YAOUNDÈ, Cameroon – A Catholic-inspired think tank has accused the Nigerian government at various levels of complicity in the killing of Christians by jihadist forces, while some observers predict Africa’s most populous nation may be on the brink of a “religious war.”

At least 500 Christians have been killed in Plateau State since January according to Intersociety, a democracy and human rights advocacy group founded in 2008. Over the past 14 years, at least 52,250 Nigerian Christians have been brutally murdered at the hands of Islamist militants, according to the group.

The director of Intersociety, Emeka Umeagbalasi, has accused the government of encouraging the bloodshed.

“The level of violence is expected to continue and it has continued to rise because the authorities are fueling the crisis,” he said.

“The authorities are behind the killings. The authorities have injected the security forces with jihadist bad blood, to the extent that the security forces have left what they are supposed to do and they started going after people who are not lawless citizens,” Emeka told Crux.

He said that in addition to infiltrating the security forces, jihadist elements have also made their way into other government structures, which may account for what he called the current administration’s “nonchalant attitude.”

He said that officials in the various branches of government “now sing jihadhist Islamic songs” and characterized the central government of Plateau State as “jihadist-oriented.”

Those who don’t support jihadists, Emeka said, are removed from power and replaced with “stooges who may bear Christian names, but at the same time they are working for [the jihadist-oriented] government.”

The persecution of Christians is not limited to the Plateau State. According to Emeka, Kaduna and Benue are also hotspots of Christian persecution in Muslim-dominated northern Nigeria where the state seems complicit.

For example, a former governor of Kaduna State, Nasir El-Rufai, was captured on camera telling Muslim clerics that he had excluded Christians from government because they didn’t support his All Progressives Congress (APC) political party.

That statement received widescale condemnation, with the Southern Kaduna Leadership Council calling on the international community to investigate alleged “genocide and discrimination against the Southern Kaduna people during the eight-year administration of Nasir El- Rufai, the immediate past governor of Kaduna State.”

Describing the governor as “a bigot,” the group said the terrorist attacks in the state were perpetrated “in pursuit of El-Rufai’s implementation of jihadism in Kaduna state.”

The statement alleged that El-Rufai had a strategy for Islamic dominance, and that this was the reason for killing and maiming of Christians and the burning of their homes and destruction of their communities from 2015 to 2023.

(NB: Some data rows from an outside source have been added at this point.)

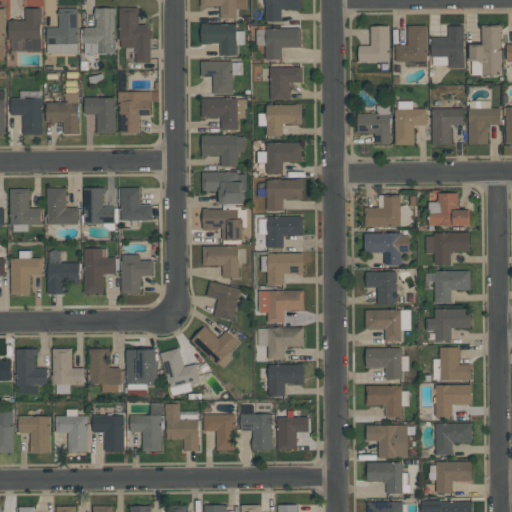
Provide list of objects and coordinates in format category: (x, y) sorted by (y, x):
building: (225, 6)
building: (226, 6)
building: (278, 8)
building: (278, 8)
building: (26, 29)
building: (2, 32)
building: (25, 32)
building: (63, 32)
building: (63, 32)
building: (100, 32)
building: (1, 33)
building: (100, 33)
building: (133, 33)
building: (134, 34)
building: (221, 36)
building: (222, 36)
building: (276, 39)
building: (277, 40)
building: (376, 45)
building: (412, 45)
building: (413, 45)
building: (375, 46)
building: (447, 48)
building: (448, 48)
building: (486, 51)
building: (509, 51)
building: (486, 52)
building: (508, 52)
building: (220, 73)
building: (221, 74)
building: (283, 80)
building: (282, 81)
building: (133, 108)
building: (133, 109)
building: (28, 110)
building: (28, 110)
building: (223, 110)
building: (223, 110)
building: (2, 111)
building: (2, 112)
building: (64, 112)
building: (102, 112)
building: (64, 113)
building: (101, 113)
building: (279, 117)
building: (278, 118)
building: (481, 120)
building: (481, 120)
building: (407, 121)
building: (407, 121)
building: (443, 123)
building: (444, 123)
building: (375, 124)
building: (375, 124)
building: (508, 124)
building: (508, 125)
building: (223, 147)
building: (223, 147)
building: (278, 155)
building: (279, 155)
road: (174, 157)
road: (87, 160)
road: (422, 173)
building: (224, 185)
building: (224, 186)
building: (282, 191)
building: (281, 192)
building: (133, 205)
building: (133, 205)
building: (59, 207)
building: (59, 207)
building: (97, 207)
building: (98, 208)
building: (22, 210)
building: (22, 210)
building: (446, 211)
building: (447, 211)
building: (384, 212)
building: (387, 213)
building: (1, 216)
building: (2, 216)
building: (225, 221)
building: (223, 222)
building: (279, 228)
building: (282, 229)
building: (387, 245)
building: (387, 245)
building: (445, 245)
building: (446, 245)
road: (333, 256)
building: (222, 258)
building: (223, 258)
building: (281, 265)
building: (1, 266)
building: (2, 266)
building: (282, 266)
building: (96, 268)
building: (96, 268)
building: (23, 272)
building: (60, 272)
building: (133, 272)
building: (133, 272)
building: (23, 273)
building: (61, 275)
building: (449, 283)
building: (449, 283)
building: (382, 285)
building: (382, 285)
building: (223, 299)
building: (223, 299)
building: (278, 303)
building: (279, 303)
road: (86, 321)
building: (447, 321)
building: (386, 322)
building: (388, 322)
building: (447, 322)
road: (505, 326)
road: (351, 332)
building: (279, 339)
building: (276, 341)
road: (498, 342)
building: (214, 345)
building: (215, 346)
building: (387, 360)
building: (386, 361)
building: (449, 365)
building: (449, 366)
building: (28, 368)
building: (102, 368)
building: (5, 370)
building: (5, 370)
building: (64, 370)
building: (140, 370)
building: (65, 371)
building: (104, 371)
building: (177, 371)
building: (28, 372)
building: (178, 372)
building: (281, 376)
building: (280, 377)
building: (450, 397)
building: (387, 398)
building: (388, 398)
building: (450, 398)
building: (181, 425)
building: (149, 426)
building: (182, 426)
building: (257, 427)
building: (148, 428)
building: (6, 429)
building: (73, 429)
building: (73, 429)
building: (221, 429)
building: (221, 429)
building: (258, 429)
building: (290, 429)
building: (110, 430)
building: (110, 430)
building: (35, 431)
building: (290, 431)
building: (36, 432)
building: (450, 436)
building: (450, 436)
building: (390, 439)
building: (389, 440)
building: (448, 473)
building: (449, 474)
building: (388, 476)
building: (388, 476)
road: (168, 479)
road: (506, 480)
building: (384, 506)
building: (385, 506)
building: (445, 506)
building: (456, 506)
building: (0, 508)
building: (102, 508)
building: (102, 508)
building: (139, 508)
building: (139, 508)
building: (176, 508)
building: (214, 508)
building: (214, 508)
building: (249, 508)
building: (250, 508)
building: (287, 508)
building: (287, 508)
building: (0, 509)
building: (26, 509)
building: (26, 509)
building: (65, 509)
building: (65, 509)
building: (176, 509)
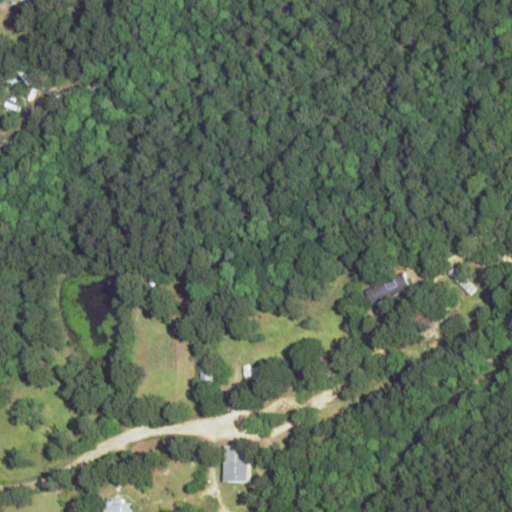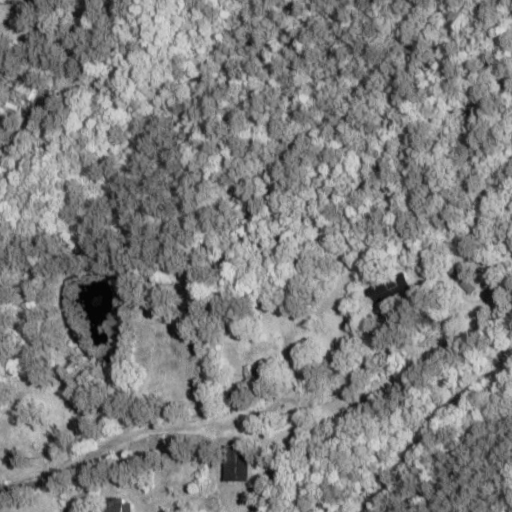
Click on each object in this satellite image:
building: (388, 288)
building: (256, 366)
building: (206, 376)
road: (273, 406)
building: (285, 427)
building: (237, 463)
building: (118, 505)
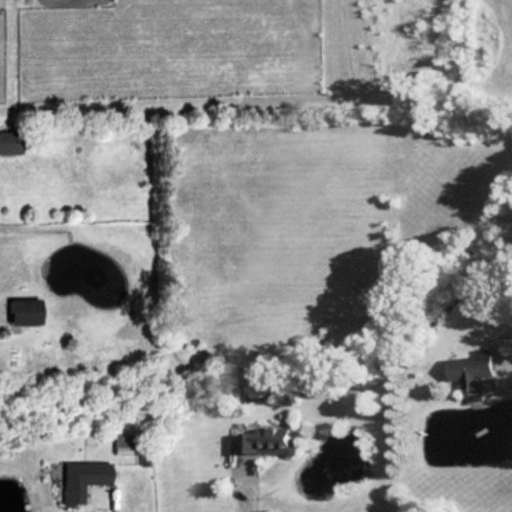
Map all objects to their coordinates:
building: (9, 141)
building: (18, 311)
building: (465, 367)
building: (257, 440)
building: (77, 479)
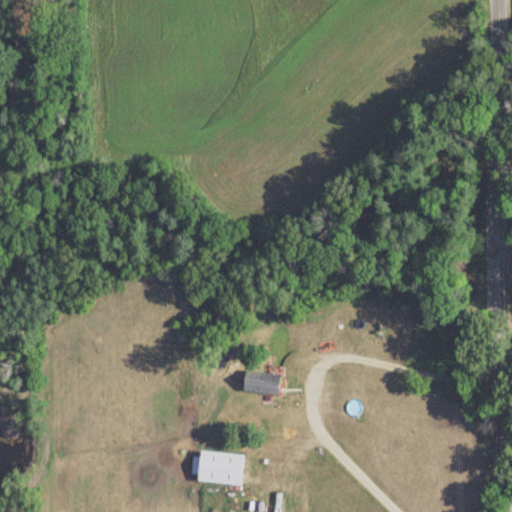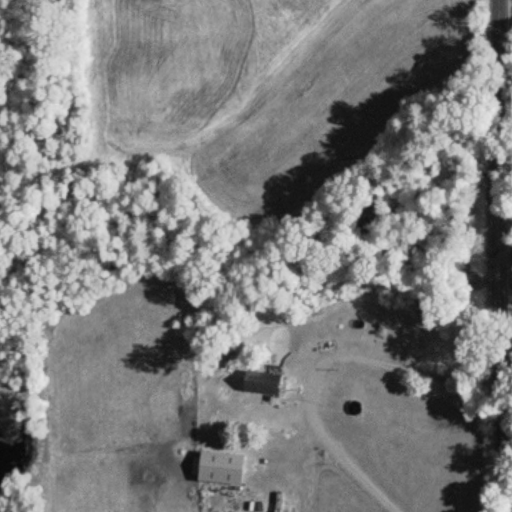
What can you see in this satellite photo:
road: (495, 256)
building: (360, 324)
road: (317, 364)
building: (259, 382)
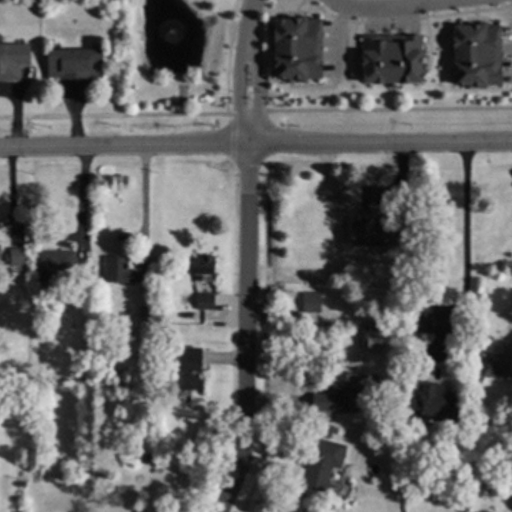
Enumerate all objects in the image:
road: (399, 9)
road: (337, 40)
building: (294, 48)
building: (296, 50)
building: (474, 54)
building: (474, 55)
building: (12, 59)
building: (12, 59)
building: (390, 59)
building: (74, 63)
building: (73, 64)
road: (248, 70)
road: (256, 143)
road: (143, 200)
building: (372, 228)
building: (370, 229)
road: (463, 251)
building: (16, 255)
building: (15, 256)
building: (53, 265)
building: (201, 265)
building: (202, 266)
building: (55, 267)
building: (122, 271)
building: (124, 271)
building: (310, 300)
building: (203, 301)
building: (204, 301)
building: (309, 302)
building: (141, 312)
building: (421, 322)
building: (421, 323)
road: (246, 330)
building: (372, 336)
building: (373, 336)
building: (173, 344)
building: (494, 355)
building: (497, 363)
building: (191, 367)
building: (189, 369)
building: (18, 378)
building: (336, 393)
building: (337, 394)
building: (468, 398)
building: (433, 401)
building: (433, 402)
building: (394, 439)
building: (146, 459)
building: (321, 462)
building: (321, 463)
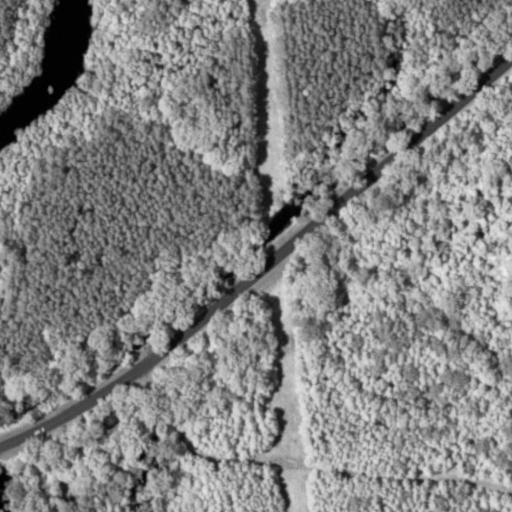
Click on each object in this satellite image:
road: (266, 265)
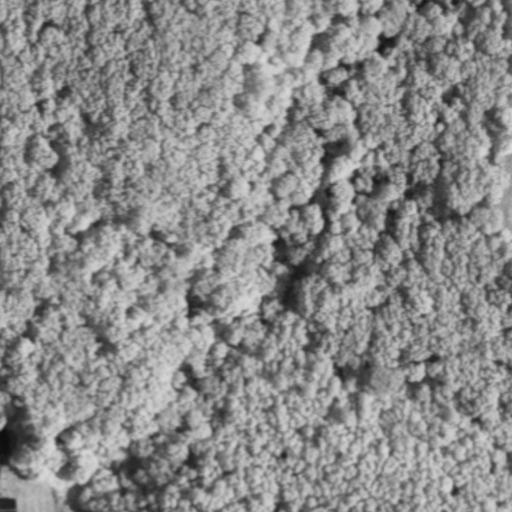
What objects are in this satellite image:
crop: (510, 215)
building: (5, 441)
building: (8, 504)
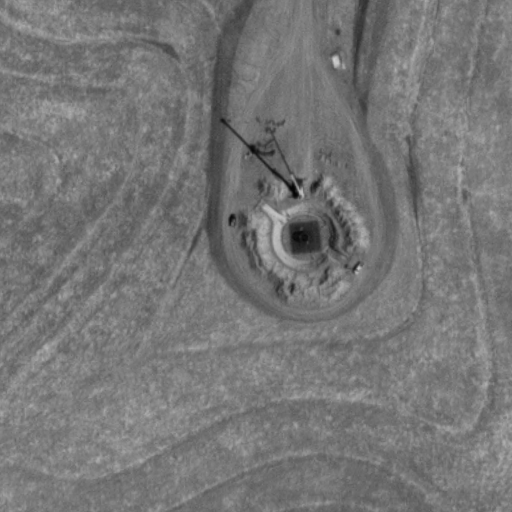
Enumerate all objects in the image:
wind turbine: (311, 215)
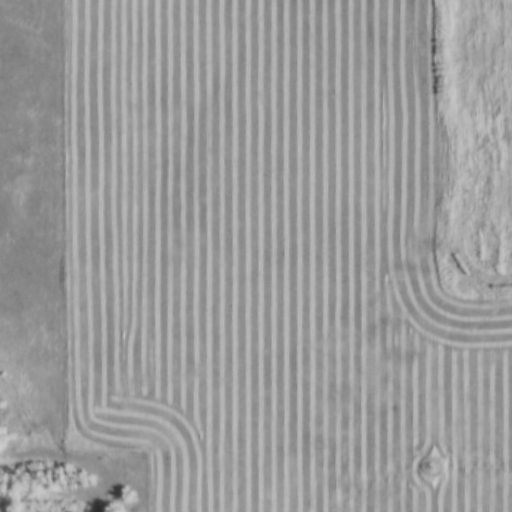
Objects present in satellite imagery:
building: (509, 0)
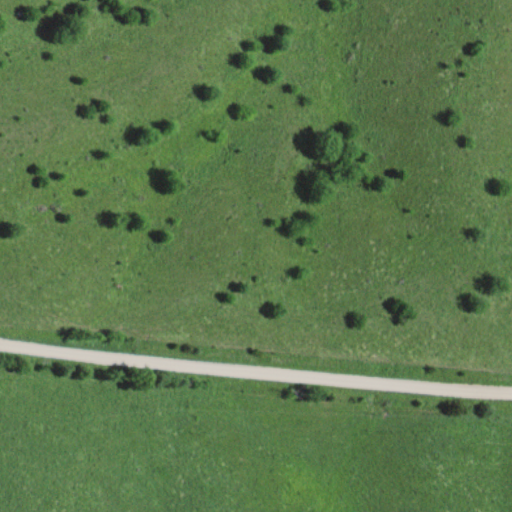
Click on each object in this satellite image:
road: (255, 375)
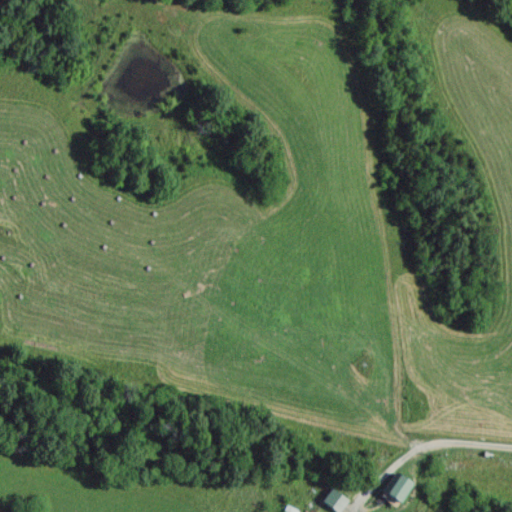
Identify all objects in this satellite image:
road: (421, 446)
building: (393, 489)
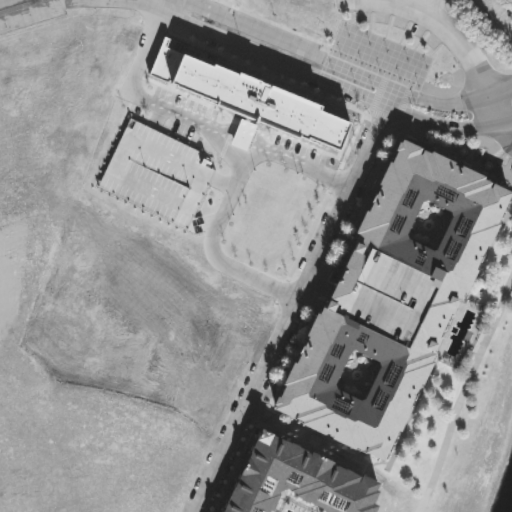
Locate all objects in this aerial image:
road: (374, 3)
road: (163, 5)
road: (387, 6)
road: (250, 26)
road: (249, 47)
road: (455, 49)
road: (501, 91)
building: (246, 96)
road: (152, 102)
road: (493, 110)
road: (503, 122)
road: (500, 140)
parking garage: (158, 174)
building: (158, 174)
road: (224, 182)
road: (229, 196)
road: (320, 287)
road: (339, 296)
parking garage: (389, 298)
building: (389, 298)
road: (299, 301)
building: (401, 301)
building: (392, 302)
road: (187, 307)
road: (460, 391)
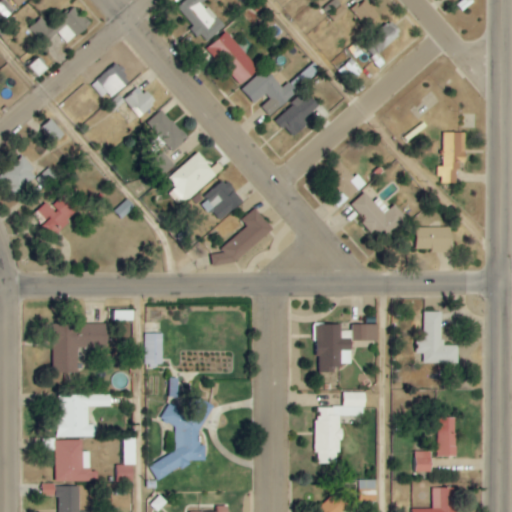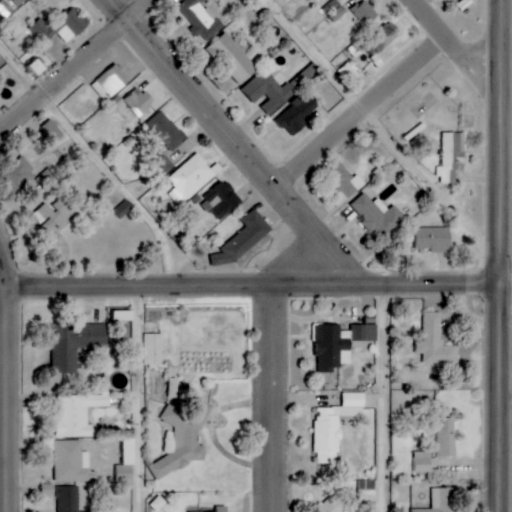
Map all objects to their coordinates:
building: (18, 2)
building: (5, 9)
building: (335, 10)
building: (365, 13)
building: (199, 18)
building: (61, 27)
building: (376, 44)
road: (460, 44)
building: (233, 59)
building: (38, 67)
road: (80, 70)
building: (350, 72)
building: (111, 81)
building: (269, 92)
building: (139, 102)
building: (116, 103)
road: (367, 110)
building: (297, 114)
road: (385, 130)
building: (166, 131)
road: (240, 136)
road: (502, 141)
building: (451, 157)
road: (99, 159)
building: (158, 165)
building: (18, 175)
building: (47, 177)
building: (190, 177)
building: (344, 185)
building: (219, 202)
building: (124, 209)
building: (55, 213)
building: (378, 216)
building: (434, 239)
building: (242, 240)
road: (507, 272)
road: (251, 285)
road: (0, 288)
road: (507, 295)
building: (122, 315)
building: (365, 332)
building: (435, 341)
building: (75, 343)
building: (331, 348)
building: (153, 349)
road: (1, 397)
road: (500, 397)
road: (282, 398)
road: (393, 398)
road: (149, 399)
building: (77, 414)
building: (335, 426)
building: (446, 436)
building: (182, 440)
building: (129, 451)
building: (423, 461)
building: (72, 463)
building: (124, 477)
building: (367, 490)
building: (68, 499)
building: (443, 500)
building: (333, 505)
building: (224, 509)
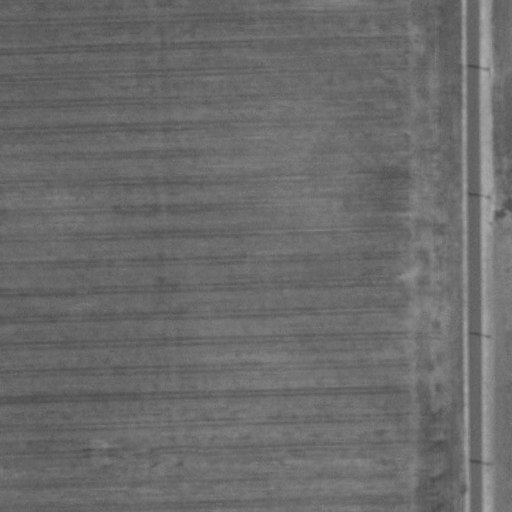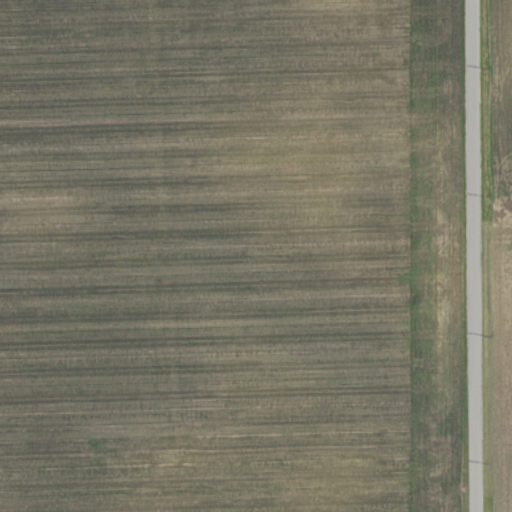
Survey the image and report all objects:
road: (480, 256)
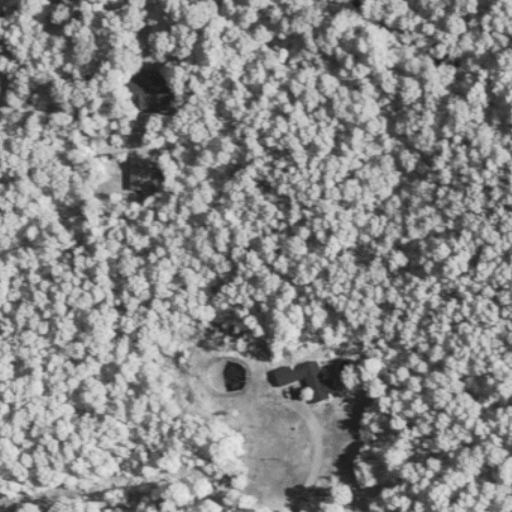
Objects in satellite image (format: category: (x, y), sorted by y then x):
building: (148, 92)
road: (72, 208)
building: (309, 379)
road: (205, 500)
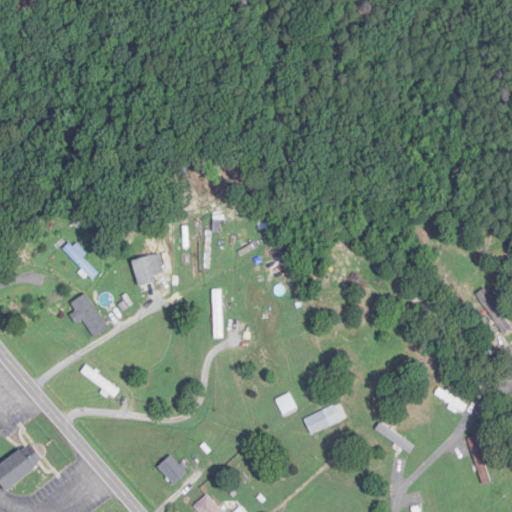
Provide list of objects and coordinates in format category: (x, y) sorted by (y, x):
building: (81, 261)
building: (149, 271)
building: (219, 314)
building: (90, 316)
road: (96, 338)
building: (101, 382)
building: (452, 401)
building: (288, 405)
road: (167, 413)
building: (327, 419)
road: (69, 432)
road: (456, 437)
building: (395, 438)
building: (19, 468)
building: (174, 471)
building: (207, 506)
park: (108, 507)
building: (416, 510)
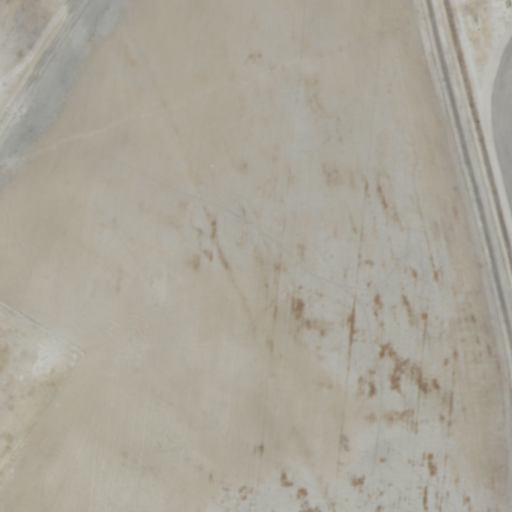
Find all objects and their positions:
road: (485, 120)
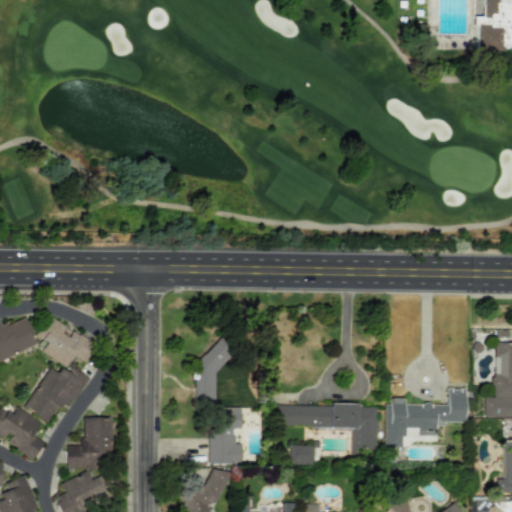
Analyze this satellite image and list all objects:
building: (495, 24)
building: (491, 25)
road: (415, 70)
park: (256, 120)
road: (90, 206)
road: (246, 217)
road: (255, 271)
road: (343, 324)
building: (14, 337)
building: (14, 337)
building: (59, 342)
building: (59, 342)
road: (99, 370)
building: (204, 372)
building: (500, 382)
building: (500, 382)
road: (146, 391)
building: (52, 392)
building: (52, 392)
building: (418, 415)
building: (419, 416)
building: (330, 419)
building: (331, 420)
building: (18, 431)
building: (18, 431)
building: (220, 435)
building: (220, 435)
building: (88, 443)
building: (89, 443)
road: (20, 450)
building: (298, 454)
building: (298, 454)
building: (504, 467)
building: (505, 468)
building: (75, 491)
building: (199, 492)
building: (200, 492)
building: (16, 496)
building: (16, 496)
building: (255, 504)
building: (409, 505)
building: (503, 505)
building: (306, 507)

Franklyne Ogbunwezeh, a Senior Research Fellow and Director for Genocide Prevention at the Christian Solidarity International in Switzerland, recently told a Nigeria news outlet that the Christian population of central Nigeria is facing a genocidal campaign. He said that the killings, which had not stopped, showed the intention to wipe them out.

He also warned that the country was on the brink of a religious war, and accused the Nigerian government of ignoring the cries of the victims and allowing the jihadists to spill innocent blood.

“The situation is getting worse, because nothing seems to have been done,” Emeka told Crux.

“The security forces are still carrying out pro-jihadist instructions to protect Islam,” he said, and explained that everything was being done to make the Muslims turn their backs on Christians.

Emeka claimed that while attacks on Christians are downplayed by authorities, an assault on a member of the largely Muslim Fulani people receives widespread attention.

“In Plateau State or in northern Nigeria, in any of the troubled spots, if a Fulani man is killed, you will see security forces and government spending millions in sponsoring the high publicity of that Fulani man killed.”

“When defenseless citizens are killed in their hundreds, the government does not raise any eyebrows. That is to say that in Nigeria there are those that are created to be killed, and there are those that are created to live.”

Emeka noted that sectarian violence in Nigeria is not new, but claimed that with de facto state sponsorship of violence, the situation has reached “a very dangerous level.”

“So that is why the number has been escalating and the state actors, that is the government in some states, and government at the national level and the country’s security forces, are fueling or even conspiring in the butcheries. “

A member of the Nigerian House of Representatives, David Lalu, has suggested that communities should take up arms against the jihadists, but Emeka is not particularly enthused by that proposition, noting that it could open the floodgates to even more killings.

“If government can go to the extent of killing unarmed people and label them as ‘armed terrorists,’ what then can the government not do?’

He accused the international community of doing little to help, and suggested that foreign aid should be linked to both assurances that Christians can freely worship without fear of attacks and a more vigorous fight against jihadhism.